Weather permitting, an emergency response team from the U.S. Environmental Protection Agency will begin stabilizing hazardous wastes at Petro Chem Recycling Corp.'s North Salt Lake plant Monday.
The leaking waste, health officials warn, could endanger the public health.Petro Chem formerly operated an oil refinery at the site, two blocks southwest of Beck Street. The old Ekotek refinery, 1628 N. Chicago St., still contains substantial amounts of stored used petroleum products in tanks and drums, a portion of which are now leaking.
Friday, the Utah Health Department's Division of Environmental Health solicited the assistance of the EPA to stabilize the area, until a permanent solution can be found.
"The money the EPA is using is Superfund (emergency) removal money," said Kenneth L. Alkema, di vision director. "They took a similar action about three years ago at Wasatch Chemical."
The state enlisted the help of the EPA only after negotiations with Petro Chem failed.
Brent C. Bradford, director of the Division's Bureau of Solid and Hazardous Waste, who is leading the state's efforts against Petro Chem, said an order was issued in March 1988 detailing the steps necessary to bring the site in compliance with the law.
He said to date the company has failed to conform to the provisions of the order and the public health is threatened.
"Aged and deteriorating petroleum products are continually pres-ent in groundwater both inside and adjacent to the Petro Chem property," he said. "Materials from the decaying products on site add substantially to this situation after each rain or snow storm."
Bradford said ignitable materials in the above-ground storage tanks appear to be leaking from the tanks themselves, their pipings and fittings, and one of the larger tanks is leaking hydrogen sulfide gas.
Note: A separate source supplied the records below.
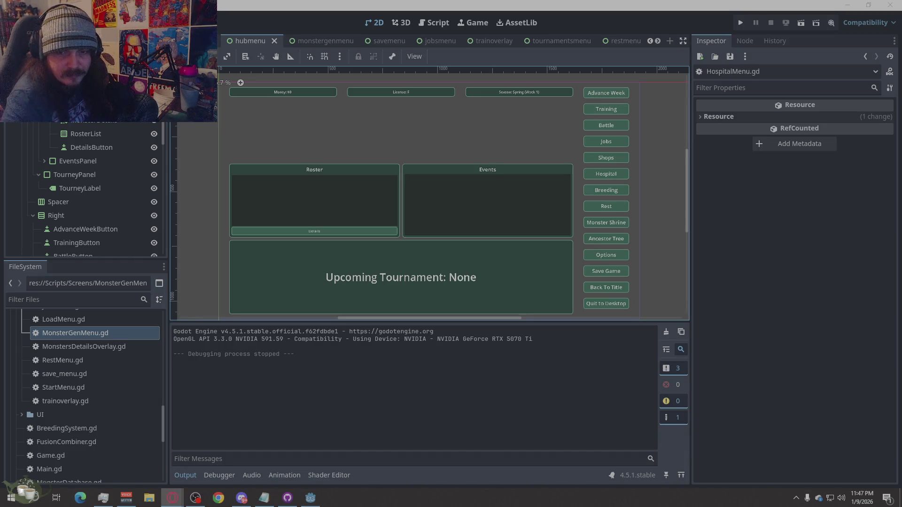
{"action": "mouse_move", "coordinate": [637, 40]}
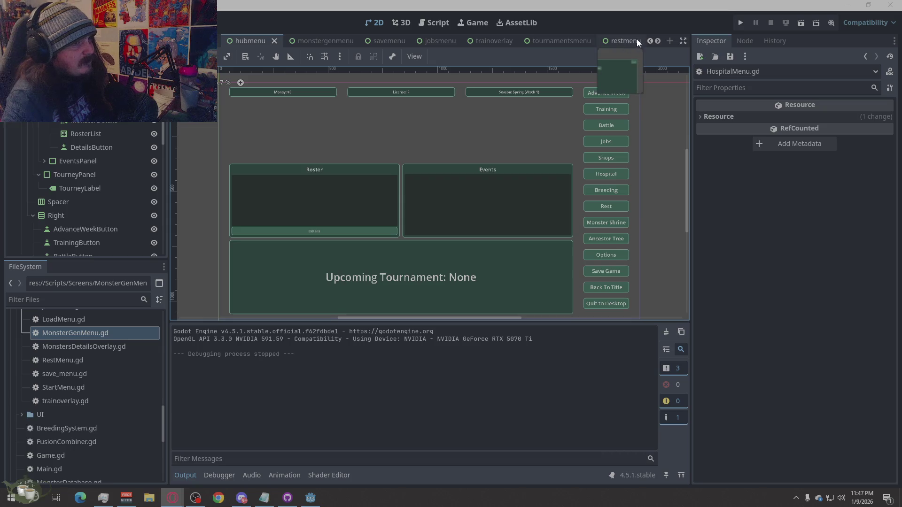
{"action": "scroll", "coordinate": [57, 175], "scroll_direction": "down", "scroll_amount": 8}
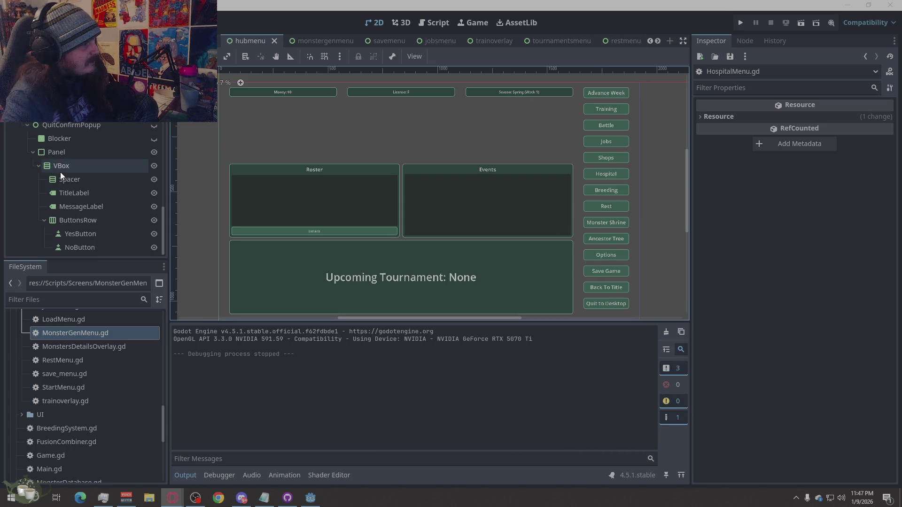
{"action": "left_click", "coordinate": [658, 40]}
{"action": "left_click", "coordinate": [657, 40]}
"The roof is leaking on the principal warehouse at the site, which contains an an estimated 300 corroding drums of various wastes," he stressed. "The Department of Health is also concerned about the proximity of residences to Petro Chem and absence of site security."
Bradford said Petro Chem has had ample time to comply with the order. But according to Alkema, lack of sufficient finances may have prohibited the company from complying.
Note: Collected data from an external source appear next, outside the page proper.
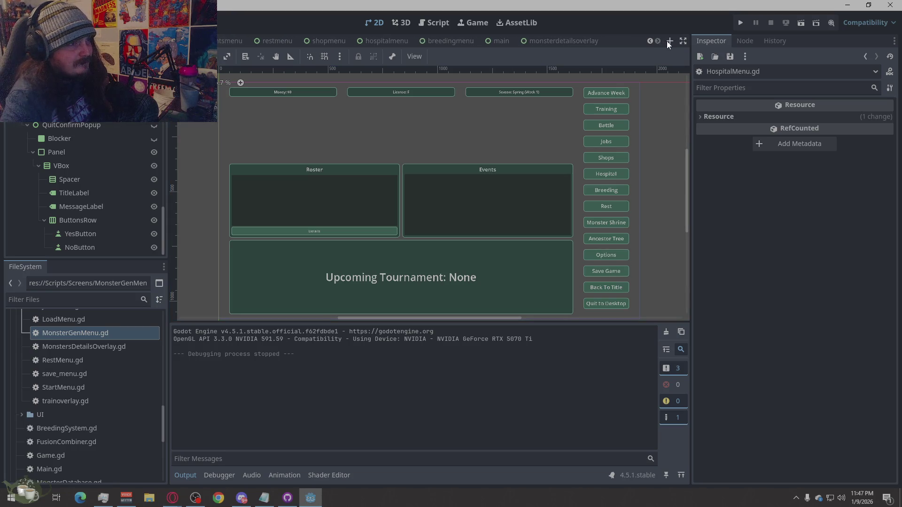
{"action": "left_click", "coordinate": [669, 40]}
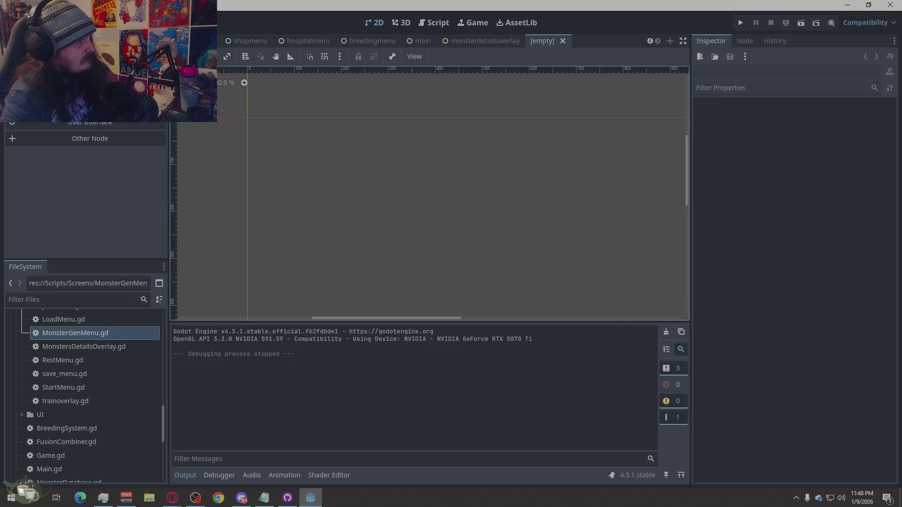
{"action": "left_click", "coordinate": [89, 124]}
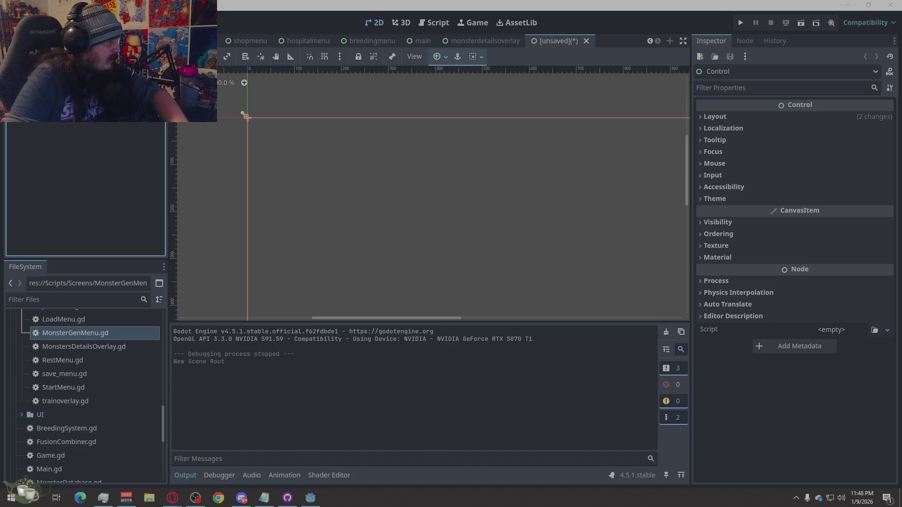
Confirm the root node name TownOverlay and switch to the shopmenu scene.
{"action": "key", "text": "Return"}
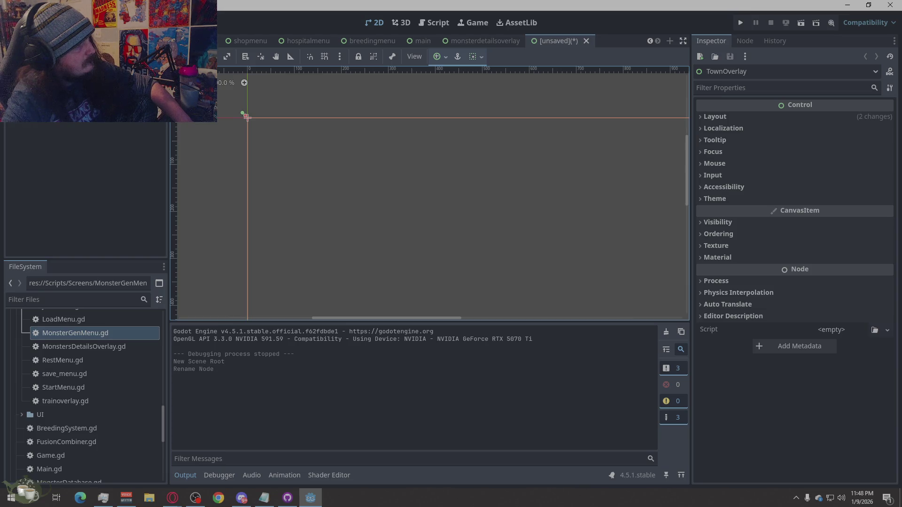
{"action": "left_click", "coordinate": [243, 37]}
As many as 2,500 to 3,000 different companies and individuals who have been involved with the site could be held responsible for the cost of the cleanup. The parties include all the waste generators, transporters, and owners/operators of the refinery.
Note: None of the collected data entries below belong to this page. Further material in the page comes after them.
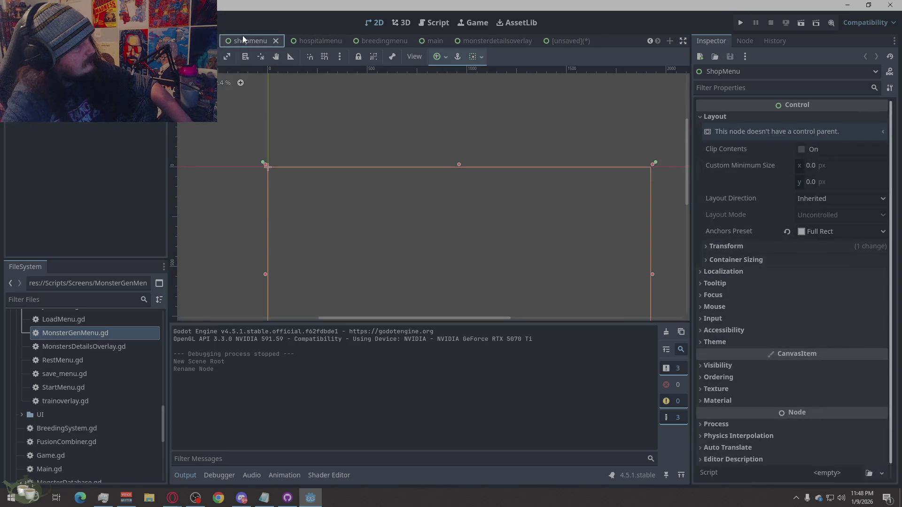
Deselect the ShopMenu node and scroll the FileSystem dock to shopmenu.tscn.
{"action": "left_click", "coordinate": [93, 154]}
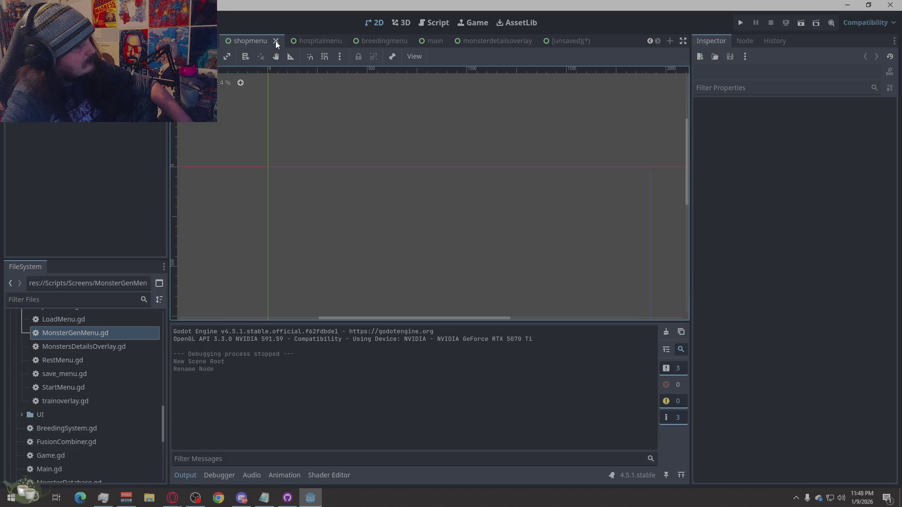
{"action": "scroll", "coordinate": [83, 370], "scroll_direction": "down", "scroll_amount": 5}
{"action": "scroll", "coordinate": [83, 367], "scroll_direction": "down", "scroll_amount": 1}
{"action": "scroll", "coordinate": [84, 367], "scroll_direction": "up", "scroll_amount": 6}
{"action": "scroll", "coordinate": [84, 367], "scroll_direction": "up", "scroll_amount": 5}
{"action": "scroll", "coordinate": [85, 371], "scroll_direction": "up", "scroll_amount": 3}
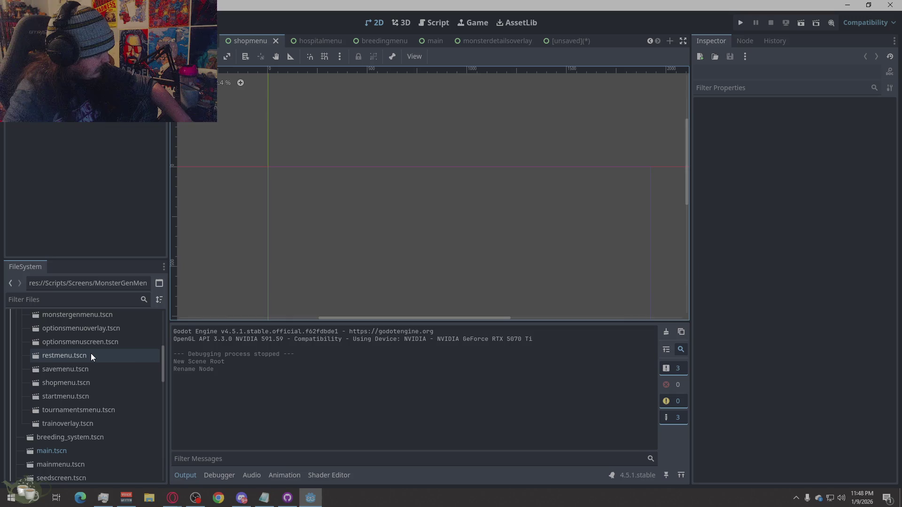
{"action": "scroll", "coordinate": [92, 353], "scroll_direction": "up", "scroll_amount": 2}
{"action": "scroll", "coordinate": [91, 354], "scroll_direction": "up", "scroll_amount": 3}
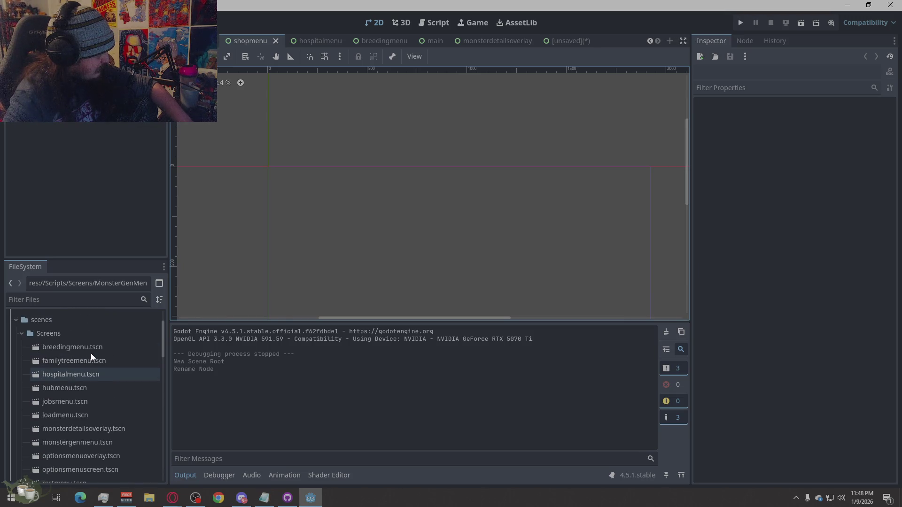
{"action": "scroll", "coordinate": [92, 356], "scroll_direction": "down", "scroll_amount": 9}
{"action": "scroll", "coordinate": [91, 353], "scroll_direction": "up", "scroll_amount": 5}
Delete shopmenu.tscn from the project and close its scene without saving.
{"action": "right_click", "coordinate": [58, 385]}
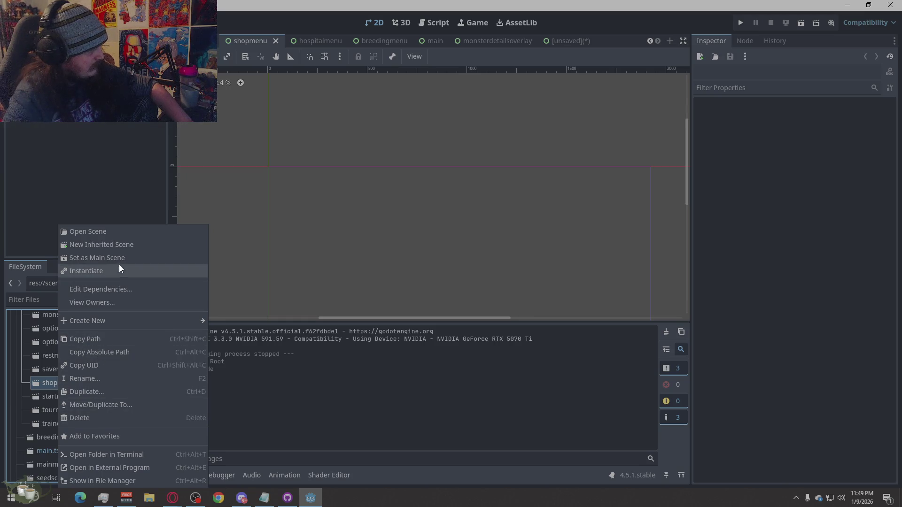
{"action": "left_click", "coordinate": [103, 418]}
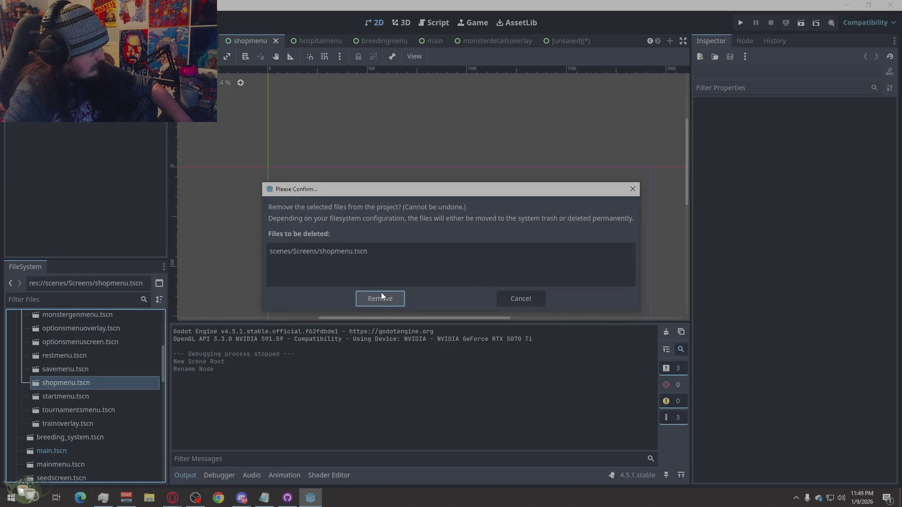
{"action": "left_click", "coordinate": [385, 291]}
The companies with a legal or financial stake in the site have formed the "Ekotek Site Remediation Committee" to organize voluntary environmental cleanup of the property. A Petro Chem representative said the committee hopes to obtain financial contributions from these groups and direct the cleanup of the site.
The health department wants the committee to expedite its efforts.
"We believe there is a growing, significant potential for adverse impact on public health and environment necessitating our request to EPA to come in and stabilize the site while we proceed with enforcement action against Petro Chem," Bradford said.
Site stabilization will include locating and identifying each product on site, plus removing ponded materials and making the site secure.
Peter Stevenson, incident commander for EPA, said his team will repair fences around the site. They will pump oily liquids from open ponds into storage tanks and collect samples from wastes left scattered around the site. "We're trying to make the place secure so we can leave it for a couple of weeks while we negotiate a cleanup with the potentially responsible parties," he said.